林田隠岐守は朝貢を進めたい
林田隠岐守は征西府の外交方針を明への朝貢に転換した。この時期、明は積極的に使者を派遣していた。明の日本への要求は二つある。第一に朝貢である。これは日本に限らず、各国に求めていた。朝貢とは本来、周辺諸国の王が中華皇帝の徳を慕って行うものである。それ故に本来ならば使者を送って朝貢を求めことは、おかしな話である。明が異例なことをした理由はモンゴル帝国(元)の支配で傷ついた漢民族の威信の回復があった。
過去にも中国が北方騎馬民族に征服されたことはあった。しかし、漢民族は軍事的には支配されても行政機構・経済・文化面では優位性を保ち、騎馬民族が逆に漢化する傾向にあった。これに対し、元ではモンゴル人第一主義を採り、行政機構・経済・文化面でも色目人(西域出身者)を重用し、漢民族は社会の最下層に置かれた。この元を打ち破った漢民族の王朝が明である。元代に抑え付けられていた漢民族の威信回復が対外プレゼンス増大となった。
第二に倭寇の禁圧である。倭寇は明の沿岸部などを荒らした日本人中心と見られる海賊である。明は現実に被害に遭っており、切実な問題であった。
征西府は当初、使者を斬首するなど厳しい方針を採った。朝貢が屈辱的と感じたためである。隋への国書「日出ずる処の天子、書を日没する処の天子に致す」からの伝統である。この時代は元寇の後であり、特に抵抗が強かった。

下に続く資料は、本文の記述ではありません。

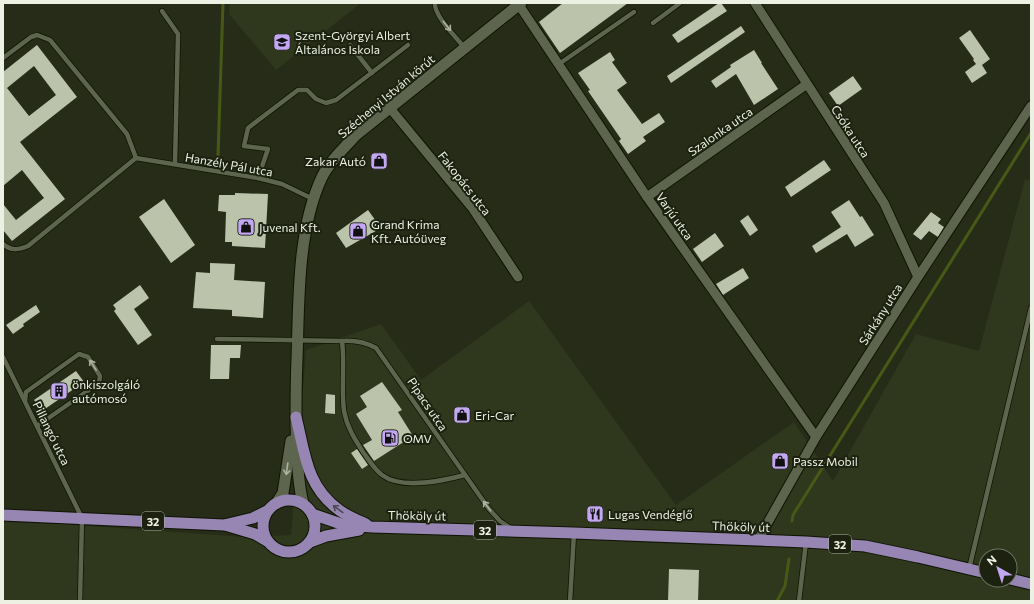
<svg xmlns="http://www.w3.org/2000/svg" width="1034" height="604" viewBox="0 0 1034 604" font-family="Commissioner,sans-serif">
<style>
.built{fill:#2f371d;fill-rule:evenodd}
.lines{fill:none;stroke-linecap:round;stroke-linejoin:round}
.stream{stroke:#485917;stroke-width:3}
.building{fill:#bbc3ab;fill-rule:evenodd}
.service-casing{stroke:#0f1403;stroke-width:6}
.minor-casing{stroke:#0f1403;stroke-width:11}
.tertiary-casing{stroke:#0f1403;stroke-width:13}
.primary-casing{stroke:#0f1403;stroke-width:13}
.service{stroke:#5e654f;stroke-width:4.5}
.minor{stroke:#5e654f;stroke-width:9}
.tertiary{stroke:#5e654f;stroke-width:11}
.primary{stroke:#9786b3;stroke-width:11}
.oneway{stroke:#acb2a1}
.oneway2{stroke:#4d4a51}
.labels{text-anchor:middle;dominant-baseline:central;stroke-width:4;stroke-linejoin:round;paint-order:stroke}
.shield{fill:#1c220f;stroke:#aeb3a4;stroke-width:1}
.shield-label{font-size:11px;font-weight:bold;fill:#ecf1e4}
.poi-label{font-size:12px;fill:#ecf1e4;stroke:#1c220f;text-anchor:start}
.street-label{font-size:12px;fill:#ecf1e4;stroke:#1c220f}
</style>
<rect width="100%" height="100%" fill="#262c18"/>
<g class="built">
<polygon points="230,3 361,3 276,70 229,14"/>
<path d="M1025,179L1031,181V601H3V522L62,524L244,537L291,535L306,350L381,324L421,380L529,301L676,505L794,422L833,481L916,334L979,351ZM986,556H1010V580H986Z"/>
</g>
<g class="lines">
<g class="stream">
<polyline points="218,156 223,3"/>
<polyline points="792,521 793,515 1031,133"/>
<polyline points="777,601 785,586 789,559"/>
</g>
</g>
<g class="building">
<polygon points="563,3 628,3 560,53 539,22"/>
<polygon points="719,3 721,3 727,11 678,43 672,35"/>
<polygon points="741,26 745,32 671,83 667,76"/>
<polygon points="970,30 990,59 982,65 987,73 972,83 965,72 976,64 973,60 974,59 959,38"/>
<path d="M37,45L77,97L20,142L65,199L12,241L3,230V204L16,220L44,198L22,170L3,186V72ZM34,66L56,95L29,116L7,88Z"/>
<polygon points="754,50 762,63 761,63 778,89 754,105 736,74 716,88 711,81 731,67 730,65"/>
<polygon points="610,52 615,60 612,62 627,83 617,90 642,124 659,113 665,122 643,137 646,141 628,154 619,141 621,139 588,91 590,90 578,73"/>
<polygon points="853,76 862,89 838,106 829,93"/>
<polygon points="824,160 831,170 791,197 785,187"/>
<polygon points="235,193 268,194 265,248 232,246 232,242 225,242 226,212 218,211 219,195 235,195"/>
<polygon points="164,199 195,245 171,263 139,217"/>
<polygon points="849,200 860,217 862,216 874,235 855,247 847,234 816,253 812,246 841,227 831,212"/>
<polygon points="368,210 381,228 346,248 336,233"/>
<polygon points="931,212 941,219 938,223 944,227 938,237 929,231 921,240 913,234"/>
<polygon points="748,215 758,230 750,236 740,221"/>
<polygon points="715,233 724,246 702,262 693,249"/>
<polygon points="210,263 235,264 234,280 265,282 263,318 232,316 232,310 193,308 196,272 210,273"/>
<polygon points="743,268 749,278 723,295 716,284"/>
<polygon points="140,285 149,298 134,309 152,335 138,345 114,311 116,309 113,305"/>
<polygon points="36,305 40,312 23,324 24,326 13,334 6,325"/>
<polygon points="211,345 241,345 240,358 230,358 229,379 210,379"/>
<polygon points="76,371 84,382 42,411 34,400"/>
<polygon points="382,382 402,410 398,412 413,436 374,461 363,445 372,440 356,414 367,407 360,396"/>
<polygon points="326,394 335,395 335,414 325,413"/>
<polygon points="357,449 368,465 362,469 351,453"/>
<polygon points="669,569 699,570 698,601 668,601"/>
</g>
<g class="lines">
<defs>
<g id="service">
<path d="M435,3C434,16 456,37 464,47"/>
<polyline points="162,11 178,34 175,164"/>
<polyline points="653,23 680,3"/>
<polyline points="350,45 372,73"/>
<polyline points="3,58 31,37 37,35 50,40 127,134 136,158"/>
<polyline points="559,64 634,12"/>
<polyline points="136,158 258,178 282,184 313,199"/>
<polyline points="258,178 268,149 244,146 248,128 298,90 307,90 316,99 326,103 336,100 408,45"/>
<path d="M3,244C11,251 18,250 28,246L136,158"/>
<path d="M217,339L342,341C355,340 365,342 376,348L489,509L500,521L512,529"/>
<path d="M342,341C345,364 341,389 344,411C347,427 354,438 363,452C369,460 374,469 382,475C402,490 442,481 465,475"/>
<polyline points="3,357 82,518 80,601"/>
<polyline points="25,401 26,392 79,354 88,357 100,376 99,383 37,426"/>
<polyline points="969,569 1031,308"/>
<polyline points="570,601 574,533"/>
<polyline points="799,601 806,542"/>
</g>
<g id="minor">
<polyline points="755,3 884,203 918,277"/>
<polyline points="519,5 647,197 816,437"/>
<polyline points="389,107 473,209 518,277"/>
<polyline points="647,197 807,84"/>
<polyline points="758,540 816,437 918,277 1031,106"/>
</g>
<g id="tertiary">
<polyline points="276,504 283,493 291,441"/>
<path d="M303,504C297,478 297,450 296,423C296,402 296,381 297,359C299,302 297,230 322,177C330,161 344,148 356,135L521,3"/>
</g>
<g id="primary">
<path d="M296,417C305,453 306,486 339,510C347,516 357,520 366,524"/>
<circle cx="289" cy="526" r="26"/>
<polyline points="312,514 344,525 372,527 574,533 806,542 865,546 918,557 986,573"/>
<polyline points="3,515 224,525 253,518 267,511"/>
<polyline points="225,525 255,534 267,541"/>
<polyline points="310,542 326,536 359,530"/>
<polyline points="1010,579 1031,584"/>
</g>
</defs>
<use href="#service" class="service-casing"/>
<use href="#minor" class="minor-casing"/>
<use href="#tertiary" class="tertiary-casing"/>
<use href="#primary" class="primary-casing"/>
<use href="#service" class="service"/>
<use href="#minor" class="minor"/>
<use href="#tertiary" class="tertiary"/>
<use href="#primary" class="primary"/>
</g>
<defs><path id="oneway-shaft" d="M-6 0H5M1.5-3L5.5 0L1.5 3" fill="none" stroke-width="1.6" stroke-linecap="round" stroke-linejoin="round"/></defs>
<g class="oneway">
<use href="#oneway-shaft" transform="translate(447 26) rotate(51)"/>
<use href="#oneway-shaft" transform="translate(93 365) rotate(-122)"/>
<use href="#oneway-shaft" transform="translate(287 469) rotate(98)"/>
<use href="#oneway-shaft" transform="translate(487 506) rotate(-127)"/>
</g>
<use class="oneway2" href="#oneway-shaft" transform="translate(338 509) rotate(-144)"/>
<defs>
<symbol id="school-square" viewBox="-11 -11 22 22"><rect x="-9" y="-9" width="18" height="18" rx="4" fill="#c3a7f2" stroke="#1c220f"/><path d="M0-5L7-2L0 1L-7-2ZM-4 1L0 2.5L4 1V4Q0 6-4 4Z" fill="#111"/></symbol>
<symbol id="shop-square" viewBox="-11 -11 22 22"><rect x="-9" y="-9" width="18" height="18" rx="4" fill="#c3a7f2" stroke="#1c220f"/><path d="M-5-2.5h2.3a2.7 3.5 0 0 1 5.4 0H5L5.5 6h-11ZM-1.5-2.5h3a1.5 2.3 0 0 0-3 0Z" fill="#111"/></symbol>
<symbol id="building-square" viewBox="-11 -11 22 22"><rect x="-9" y="-9" width="18" height="18" rx="4" fill="#c3a7f2" stroke="#1c220f"/><path d="M-4-6H4V6H1V3H-1V6H-4ZM-2.5-4.3h1.7v1.8h-1.7ZM.8-4.3h1.7v1.8H.8ZM-2.5-1h1.7V.8h-1.7ZM.8-1h1.7V.8H.8Z" fill="#111"/></symbol>
<symbol id="fuel-square" viewBox="-11 -11 22 22"><rect x="-9" y="-9" width="18" height="18" rx="4" fill="#c3a7f2" stroke="#1c220f"/><path d="M-5.5-6h7V0h2V4h1.3V-2.5L3-4.5l.8-.8L6-3V5H2.5V1h-1V6h-7ZM-4.2-4.7v3.2H.2V-4.7Z" fill="#111"/></symbol>
<symbol id="restaurant-square" viewBox="-11 -11 22 22"><rect x="-9" y="-9" width="18" height="18" rx="4" fill="#c3a7f2" stroke="#1c220f"/><path d="M-5-6h1v4h1v-4h1v4h1v-4h1v5L-1.5 .5V6h-2V.5L-5-1ZM5-6V6H3V1.5H1.5Q1.5-4 5-6Z" fill="#111"/></symbol>
</defs>
<g fill-rule="evenodd">
<use href="#school-square" x="272" y="32" width="20" height="20"/>
<use href="#shop-square" x="369" y="151" width="20" height="20"/>
<use href="#shop-square" x="236" y="217" width="20" height="20"/>
<use href="#shop-square" x="348" y="221" width="20" height="20"/>
<use href="#building-square" x="49" y="381" width="20" height="20"/>
<use href="#shop-square" x="452" y="405" width="20" height="20"/>
<use href="#fuel-square" x="380" y="428" width="20" height="20"/>
<use href="#shop-square" x="770" y="451" width="20" height="20"/>
<use href="#restaurant-square" x="585" y="504" width="20" height="20"/>
</g>
<g class="labels">
<g class="shield">
<rect x="142" y="512" width="22" height="18" rx="3"/>
<rect x="474" y="521" width="22" height="18" rx="3"/>
<rect x="829" y="535" width="22" height="18" rx="3"/>
</g>
<g class="shield-label">
<text x="153" y="521">32</text>
<text x="485" y="530">32</text>
<text x="840" y="544">32</text>
</g>
<g class="poi-label">
<text x="295" y="35">Szent-Györgyi Albert<tspan x="295" dy="14">Általános Iskola</tspan></text>
<text x="366" y="161" text-anchor="end">Zakar Autó</text>
<text x="371" y="224">Grand Krima<tspan x="371" dy="14">Kft. Autóüveg</tspan></text>
<text x="259" y="227">Juvenal Kft.</text>
<text x="72" y="384">önkiszolgáló<tspan x="72" dy="14">autómosó</tspan></text>
<text x="475" y="415">Eri-Car</text>
<text x="403" y="438">OMV</text>
<text x="793" y="461">Passz Mobil</text>
<text x="608" y="514">Lugas Vendéglő</text>
</g>
<g class="street-label">
<text transform="translate(386 96) rotate(-40)">Széchenyi István körút</text>
<text transform="translate(720 131) rotate(-35)">Szalonka utca</text>
<text transform="translate(851 131) rotate(57)">Csóka utca</text>
<text transform="translate(229 164) rotate(10)">Hanzély Pál utca</text>
<text transform="translate(465 183) rotate(52)">Fakopács utca</text>
<text transform="translate(675 216) rotate(55)">Varjú utca</text>
<text transform="translate(880 314) rotate(-58)">Sárkány utca</text>
<text transform="translate(428 404) rotate(56)">Pipacs utca</text>
<text transform="translate(52 433) rotate(64)">Pillangó utca</text>
<text transform="translate(417 515) rotate(1)">Thököly út</text>
<text transform="translate(741 526) rotate(2)">Thököly út</text>
</g>
</g>
<rect width="1034" height="604" fill="none" stroke="#ecf1e4" stroke-width="8"/>
<g transform="translate(998 568) rotate(321)"><circle r="19" fill="#1c220f" stroke="#6f7564"/>
<path d="M0-3L7 15L0 10L-7 15Z" fill="#c3a7f2"/>
<text y="-6" font-size="11" font-weight="bold" text-anchor="middle" fill="#ecf1e4">N</text>
</g>
</svg>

明の洪武帝は征西府の対応に激怒した。日本征討を検討したが、元朝のクビライの日本侵攻の敗北を鑑みて思い止まった。洪武帝は改めて趙秩を使者に出した。
征西府と以下のやり取りがなされた。
「貴殿は元の使者の趙良弼と同じ苗字だが、もしかして蒙古の子孫ではないのか。良弼と同じようにたぶらかし、日本を攻めるつもりでないか」
「明国を蒙古と同じくするな。私は蒙古の子孫などでない。斬りたければ斬れ」
趙秩の堂々とした態度に懐良親王は気がくじけ、礼をもって待遇した。
林田隠岐守は倭寇禁圧の観点から朝貢外交への転換を進めた。倭寇禁圧は林田領にも意味があった。林田領は農業が中心である。二十一世紀にも棚田がある。肥前北部は倭寇の根拠地であるが、林田領は倭寇の被害に遭う側であった。
外交史は国と国との関係で見がちであるが、同じ国だからと言って利害を同じくするとは限らない。後に朝鮮が対馬の倭寇の根拠地を攻撃したことがあった。これは倭寇の根拠地が攻撃されただけで日朝間の紛争になることはなかった。日本国内にも倭寇の根拠地が叩かれることを歓迎する人々はいた。
倭寇禁圧は良いとしても、朝貢が屈辱的との問題は残る。しかし、朝貢外交は倭寇の禁圧にとっても必要なことである。朝貢貿易が行われれば倭寇の必要性が減るためである。これまでは中国の品物が欲しければ倭寇から求めなければならなかった。しかし、中国の品物が朝貢貿易で得られれば、倭寇から調達する必要はなくなる。倭寇の社会的必要性を減少することになる。
当時の日本政府は自ら通貨を発行していなかった。朝廷に通貨を発行する力はなく、幕府も朝廷に代わって通貨を発行するほどの役割はなかった。貨幣を得るためには中国と貿易する必要があった。故に足利義満も勘合貿易を行った。自ら貨幣を発行するようになった江戸幕府が「鎖国」を進めたことも貨幣の面から説明できる。